Przedłużająca się zima jest śmiertelnym zagrożeniem dla zwierząt. Masowo z wycieńczenia padają sarny. Niewiele lepiej mają się wracające na wiosnę ptaki. Specjaliści radzą: możemy dokarmiać, ale róbmy to z głową.

Praca szczecińskiego Pogotowia dla Dzikich Zwierząt to od kilku tygodni prawie wyłącznie wyjazdy do saren. Szczególnie młode osobniki mają problem ze znalezieniem pokarmu, a ten który uda im się wygrzebać spod śniegu sarnom szkodzi. Stąd tylko krok do odwodnienia, zwłaszcza, że sarna, jako jedyna z leśnych zwierząt nie napije się, jedząc śnieg. Stąd tyle wezwań do skrajnie osłabionych zwierząt. Sarna z natury szybko ucieka, jeśli nie reaguje na zbliżającego się człowieka, stoi i patrzy się w jakiś punkt, to znak, że nie jest z nią dobrze - mówi Michał Kudawski, który prowadzi Ośrodek Rehabilitacji Dzikich Zwierząt. Sarny dostają u niego kroplówkę i ciepły koc. Niestety, dla większości znajdowanych przez niego zwierząt pomoc przychodzi za późno.
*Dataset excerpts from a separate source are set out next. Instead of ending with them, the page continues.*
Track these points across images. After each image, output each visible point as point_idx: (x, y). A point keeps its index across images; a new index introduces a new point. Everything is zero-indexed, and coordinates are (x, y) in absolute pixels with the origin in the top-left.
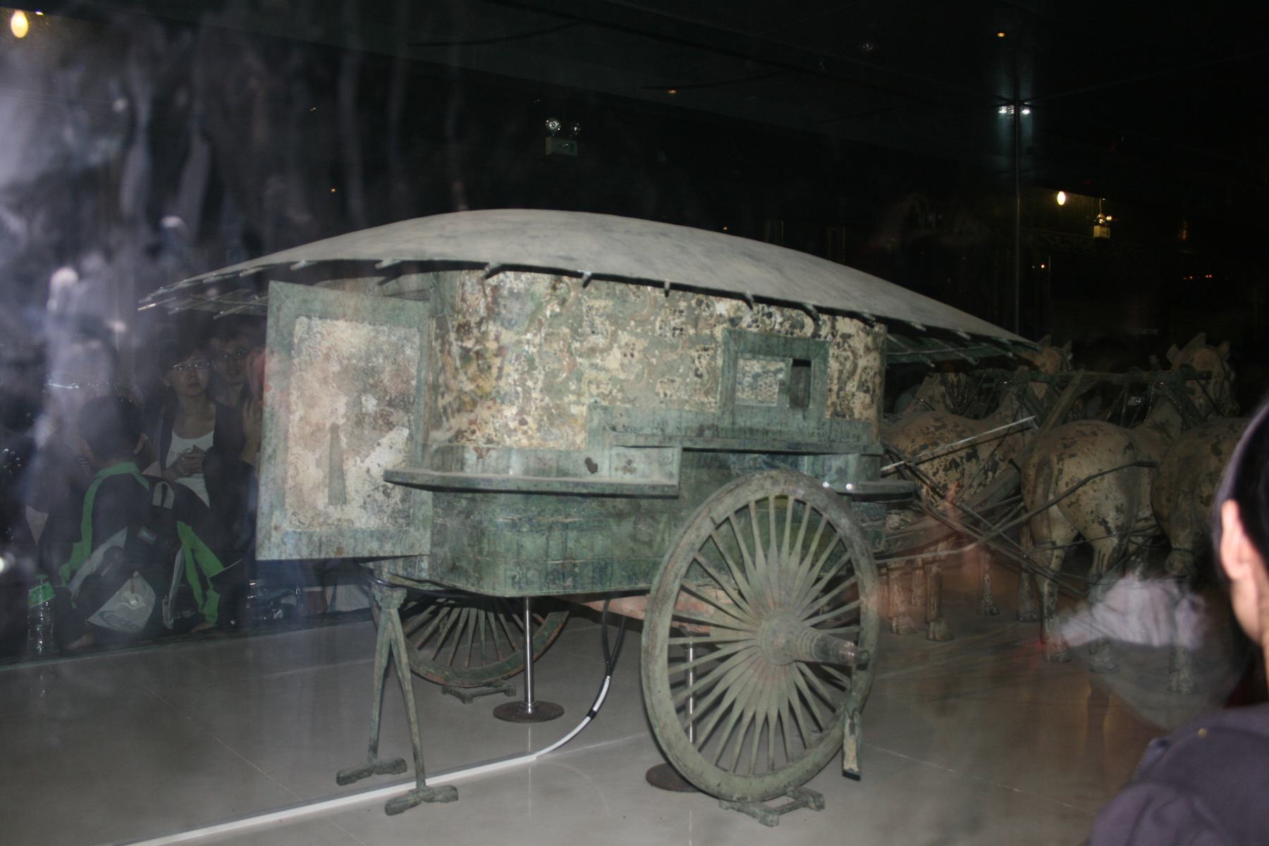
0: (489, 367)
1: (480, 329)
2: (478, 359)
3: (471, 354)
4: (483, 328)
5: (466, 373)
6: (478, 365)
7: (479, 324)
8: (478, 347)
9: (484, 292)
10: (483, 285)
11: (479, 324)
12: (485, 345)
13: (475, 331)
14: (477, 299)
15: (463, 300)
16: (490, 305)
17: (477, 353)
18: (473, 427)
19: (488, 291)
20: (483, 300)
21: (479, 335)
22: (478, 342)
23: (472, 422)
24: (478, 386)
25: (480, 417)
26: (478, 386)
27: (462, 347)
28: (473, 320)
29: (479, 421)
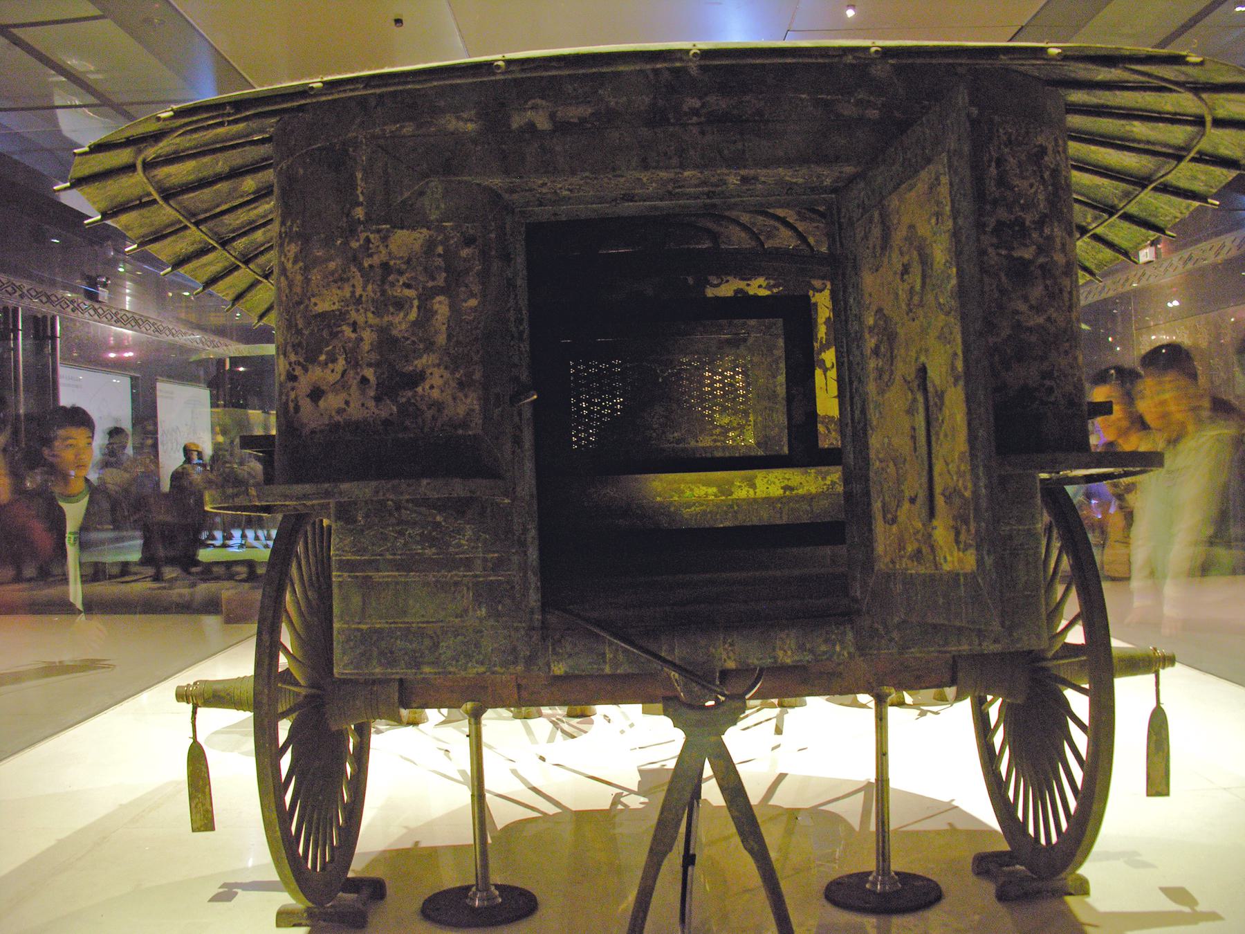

Niewiele lepiej mają się ptaki. Dostaję coraz więcej sygnałów, że wróciły bociany i są zdezorientowane zalegającym śniegiem - mówi Kudawski. Z powodu zimna i braku pożywienia cierpią też mniejsze ptaki: szpaki czy kosy.

Zwierzętom można pomóc i je dokarmiać, ale z głową. Dziką zwierzynę przede wszystkim dokarmiają leśnicy i myśliwi. Pokarm może zawieźć im każdy. Nie dokarmiajmy dzikich zwierząt w pobliżu ludzkich osiedli. W ten sposób przyzwyczajamy je do tego, aby pożywienia szukały w miastach. Potem mamy problemy - apeluje Michał Kudawski.

Równie ważne jest to, czym będziemy karmić zwierzęta. Chleb lepiej zostawić w domu. Sarny nie pogardzą sianem i zbożem, najlepiej owsem. Ptakom będzie smakować ziarno, chociażby słonecznik czy kasza pęczak. Szkodzi im pieczywo i ryż.